### EXCERPTED PASSAGE
————

A modified version of Luria’s pencil tapping task from the Luria-Nebraska neuropsychological battery (Golden et al. 1980) measured control. The task involves reverse imitation, requiring the child to hold arbitrary rules in working memory and inhibit a natural response to execute a pre-determined motor act (Putko and Złotogórska 2014). The child must provide the opposite response to interviewers’ modelled clapping (i.e., when the interviewer clapped once, the child must clap twice and vice versa). The task is a sensitive measure of executive control, especially among younger children (Putko and Złotogórska 2014). There were 16 hand clap test trials, with children receiving 1 point per trial for correct execution of the required action, adding up to a maximum score of 16. In the current study, the total Luria performance score was converted into a z score and then dichotomised into one standard deviation or more below the mean as below average executive control and all others as typical executive control performance (Buckley et al. 2020). There were 5201 children (91.8% of the sample) with Luria data.

Children’s receptive language ability was assessed using the Peabody Picture Vocabulary Test (PPVT-III) (Dunn & Dunn 1997). This short adapted version is based on a measure developed by the Longitudinal Study of Australian Children (LSAC) (Taylor et al. 2013). The PPVT is an individually administered norm-referenced test of single-word receptive vocabulary. It includes three sets of items—the core, basal, and ceiling set (20 items each). The core set was administered to all children, and if children made fewer than seven errors, they were given the ceiling set. The test ended if the children made between 7 and 14 errors. If the children made more than 14 errors, children were administered the basal set. Children received a raw score by adding correctly identified pictures between basal and ceiling items. We calculated PPVT-III scores by submitting the total number of correct responses to an item-response theory factor analysis. The final factor analysis adjusted PPVT-III score ranged from 0 to 40, consistent with the original scale. Those who scored one standard deviation or more below the mean were categorised as having receptive language performance below average and all others as showing typical receptive language performance. There were 5351 children (94.5% of the sample) with PPVT-III data.

————

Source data
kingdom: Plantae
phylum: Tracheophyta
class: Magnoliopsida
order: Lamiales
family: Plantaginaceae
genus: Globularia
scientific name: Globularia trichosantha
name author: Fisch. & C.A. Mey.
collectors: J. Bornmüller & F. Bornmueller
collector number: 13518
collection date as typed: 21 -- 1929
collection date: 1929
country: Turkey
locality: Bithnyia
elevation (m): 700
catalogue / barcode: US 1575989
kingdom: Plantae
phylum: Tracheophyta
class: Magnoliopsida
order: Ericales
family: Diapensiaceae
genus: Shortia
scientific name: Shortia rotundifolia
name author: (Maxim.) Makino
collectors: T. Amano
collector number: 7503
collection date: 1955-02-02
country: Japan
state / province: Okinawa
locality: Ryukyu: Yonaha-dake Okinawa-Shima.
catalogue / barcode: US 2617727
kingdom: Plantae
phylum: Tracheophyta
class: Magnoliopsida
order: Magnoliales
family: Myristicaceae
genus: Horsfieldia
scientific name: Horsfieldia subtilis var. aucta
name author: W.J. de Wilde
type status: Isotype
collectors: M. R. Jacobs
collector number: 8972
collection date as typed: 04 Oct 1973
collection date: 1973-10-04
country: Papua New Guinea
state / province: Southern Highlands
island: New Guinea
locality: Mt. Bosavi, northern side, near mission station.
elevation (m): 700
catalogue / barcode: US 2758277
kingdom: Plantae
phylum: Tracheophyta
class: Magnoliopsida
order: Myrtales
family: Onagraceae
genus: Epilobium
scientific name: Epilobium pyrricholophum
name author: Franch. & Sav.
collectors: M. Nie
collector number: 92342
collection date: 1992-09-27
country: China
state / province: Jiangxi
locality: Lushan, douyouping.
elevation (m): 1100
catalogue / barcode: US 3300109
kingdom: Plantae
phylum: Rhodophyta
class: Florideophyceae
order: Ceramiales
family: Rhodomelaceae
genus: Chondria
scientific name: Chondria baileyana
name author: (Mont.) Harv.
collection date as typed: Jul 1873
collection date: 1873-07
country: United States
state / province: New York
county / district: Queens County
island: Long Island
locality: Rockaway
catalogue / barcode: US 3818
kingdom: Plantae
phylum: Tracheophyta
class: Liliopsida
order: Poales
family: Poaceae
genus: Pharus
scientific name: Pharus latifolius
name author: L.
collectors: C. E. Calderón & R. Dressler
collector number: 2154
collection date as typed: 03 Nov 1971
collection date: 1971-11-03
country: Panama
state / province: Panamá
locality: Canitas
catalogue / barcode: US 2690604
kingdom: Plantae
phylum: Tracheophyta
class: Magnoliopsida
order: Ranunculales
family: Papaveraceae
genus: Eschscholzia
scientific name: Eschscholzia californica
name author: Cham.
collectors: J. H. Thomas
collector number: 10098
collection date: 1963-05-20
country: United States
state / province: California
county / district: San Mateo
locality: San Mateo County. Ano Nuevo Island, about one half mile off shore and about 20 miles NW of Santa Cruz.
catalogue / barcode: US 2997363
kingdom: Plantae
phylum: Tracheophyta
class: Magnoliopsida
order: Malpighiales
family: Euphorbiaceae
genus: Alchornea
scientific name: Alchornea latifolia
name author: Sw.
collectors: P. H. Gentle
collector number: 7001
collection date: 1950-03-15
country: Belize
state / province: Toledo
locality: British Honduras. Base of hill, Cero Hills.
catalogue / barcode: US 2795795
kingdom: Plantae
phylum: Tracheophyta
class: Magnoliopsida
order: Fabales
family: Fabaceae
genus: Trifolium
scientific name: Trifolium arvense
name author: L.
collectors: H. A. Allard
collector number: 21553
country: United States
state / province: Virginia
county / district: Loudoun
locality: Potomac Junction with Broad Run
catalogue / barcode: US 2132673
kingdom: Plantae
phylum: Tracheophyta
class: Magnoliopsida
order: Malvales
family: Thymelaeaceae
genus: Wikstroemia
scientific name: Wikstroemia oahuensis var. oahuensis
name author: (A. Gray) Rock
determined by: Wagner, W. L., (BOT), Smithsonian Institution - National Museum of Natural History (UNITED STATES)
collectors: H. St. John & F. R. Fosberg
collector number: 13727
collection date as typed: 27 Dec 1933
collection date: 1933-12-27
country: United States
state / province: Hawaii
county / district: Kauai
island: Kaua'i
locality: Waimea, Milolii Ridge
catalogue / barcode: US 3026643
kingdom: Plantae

————

Please summarize the passage on the Luria and PPVT-III measures in two sentences.

Executive control was measured with a modified Luria pencil tapping task, in which children gave the opposite response to the interviewer's modelled clapping over 16 scored trials; scores one standard deviation or more below the mean were classed as below average, and 5201 children had Luria data. Receptive language was assessed with a short adapted version of the Peabody Picture Vocabulary Test (PPVT-III), whose adjusted scores ranged from 0 to 40 and were likewise classed as below average at one standard deviation or more below the mean, with 5351 children having PPVT-III data.